The most frequently reported adverse effect of fluoridation is the aesthetic concern of dental fluorosis, which is a change in the mineral structure of the teeth that results in yellowing or browning. Dental fluorosis is a concern that affects primarily children. Exposure to fluoride during the development of teeth may result in a yellowing or browning of teeth.
When added in small amounts, less than 0.5 milligrams per liter, fluoride may be beneficial in the prevention of dental caries; however, it may be toxic and cause dental fluorosis at levels greater than1.5 milligrams per liter. It is estimated that about 200 million people throughout 25 different countries experience fluorosis. According to the World Health Organization, about 40 percent of teenagers show some sign of dental fluorosis, most commonly discoloring of the teeth.
Severe fluorosis may occur from water that contains well above the recommended amount of fluoride. It is a condition that affects the structure of bones, ligaments, and muscles. This condition rarely occurs in industrialized nations, but involves arthritis-like symptoms, changes in bone structure, and muscle wasting.

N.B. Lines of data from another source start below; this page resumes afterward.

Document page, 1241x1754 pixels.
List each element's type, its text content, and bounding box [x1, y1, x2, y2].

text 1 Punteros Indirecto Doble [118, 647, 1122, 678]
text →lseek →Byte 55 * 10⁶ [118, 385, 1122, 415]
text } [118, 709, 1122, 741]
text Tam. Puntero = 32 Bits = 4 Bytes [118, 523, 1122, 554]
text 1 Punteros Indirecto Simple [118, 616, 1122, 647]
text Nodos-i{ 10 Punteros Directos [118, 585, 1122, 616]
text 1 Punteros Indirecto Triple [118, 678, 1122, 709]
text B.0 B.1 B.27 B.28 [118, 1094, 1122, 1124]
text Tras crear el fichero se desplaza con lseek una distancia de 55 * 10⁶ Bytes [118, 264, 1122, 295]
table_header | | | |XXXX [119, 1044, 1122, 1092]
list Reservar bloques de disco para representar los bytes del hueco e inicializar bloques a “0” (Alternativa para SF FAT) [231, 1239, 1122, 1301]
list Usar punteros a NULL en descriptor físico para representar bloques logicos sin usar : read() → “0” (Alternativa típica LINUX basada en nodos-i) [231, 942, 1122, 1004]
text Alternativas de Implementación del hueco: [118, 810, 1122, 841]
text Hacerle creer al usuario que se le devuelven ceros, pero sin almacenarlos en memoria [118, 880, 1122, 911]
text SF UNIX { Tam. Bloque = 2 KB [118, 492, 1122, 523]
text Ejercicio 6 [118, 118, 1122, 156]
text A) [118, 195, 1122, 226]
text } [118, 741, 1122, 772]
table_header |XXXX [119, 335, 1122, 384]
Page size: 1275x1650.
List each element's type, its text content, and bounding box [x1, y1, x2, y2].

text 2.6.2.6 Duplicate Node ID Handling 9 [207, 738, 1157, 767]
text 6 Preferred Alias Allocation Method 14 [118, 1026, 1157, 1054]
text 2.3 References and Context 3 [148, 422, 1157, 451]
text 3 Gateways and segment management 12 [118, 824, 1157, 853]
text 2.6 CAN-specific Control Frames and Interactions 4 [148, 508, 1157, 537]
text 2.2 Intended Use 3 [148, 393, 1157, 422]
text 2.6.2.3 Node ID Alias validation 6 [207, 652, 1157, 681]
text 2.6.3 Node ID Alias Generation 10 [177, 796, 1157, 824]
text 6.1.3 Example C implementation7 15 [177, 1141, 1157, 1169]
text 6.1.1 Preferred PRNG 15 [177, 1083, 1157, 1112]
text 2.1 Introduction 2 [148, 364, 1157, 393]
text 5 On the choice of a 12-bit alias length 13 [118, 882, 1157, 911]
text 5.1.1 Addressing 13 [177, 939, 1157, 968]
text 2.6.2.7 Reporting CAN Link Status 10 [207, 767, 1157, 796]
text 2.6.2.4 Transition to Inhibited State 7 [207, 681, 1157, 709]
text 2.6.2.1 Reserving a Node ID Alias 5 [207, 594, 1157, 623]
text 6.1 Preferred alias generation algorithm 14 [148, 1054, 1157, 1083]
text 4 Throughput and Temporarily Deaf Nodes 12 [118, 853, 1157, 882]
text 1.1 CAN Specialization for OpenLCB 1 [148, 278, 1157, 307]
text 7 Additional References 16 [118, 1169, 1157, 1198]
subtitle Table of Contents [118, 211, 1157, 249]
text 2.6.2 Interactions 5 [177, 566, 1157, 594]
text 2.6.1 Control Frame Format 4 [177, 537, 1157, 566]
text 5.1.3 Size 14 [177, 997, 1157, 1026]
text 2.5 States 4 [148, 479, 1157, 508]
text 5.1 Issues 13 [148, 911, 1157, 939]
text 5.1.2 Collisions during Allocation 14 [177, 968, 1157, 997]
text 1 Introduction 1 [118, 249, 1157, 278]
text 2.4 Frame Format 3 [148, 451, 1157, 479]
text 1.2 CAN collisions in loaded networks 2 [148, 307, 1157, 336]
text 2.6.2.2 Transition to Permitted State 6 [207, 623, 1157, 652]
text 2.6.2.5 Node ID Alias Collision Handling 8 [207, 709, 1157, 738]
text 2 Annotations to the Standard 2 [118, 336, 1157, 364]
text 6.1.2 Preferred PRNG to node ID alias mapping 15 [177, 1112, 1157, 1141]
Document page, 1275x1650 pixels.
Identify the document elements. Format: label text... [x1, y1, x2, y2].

If a large amount of fluoride is ingested in a short period of time, side effects such as nausea, vomiting, diarrhea, and abdominal pain may occur.
It was previously believed that infants required fluoridated formula; however, recently the Institute of Medicine began recommending no more than 10 micrograms of fluoride for infants daily. This miniscule amount may be found in a mother's breast milk. Harvard University also recently warned that fluoride toxicity may target the developing brain in infants. Further research is warranted.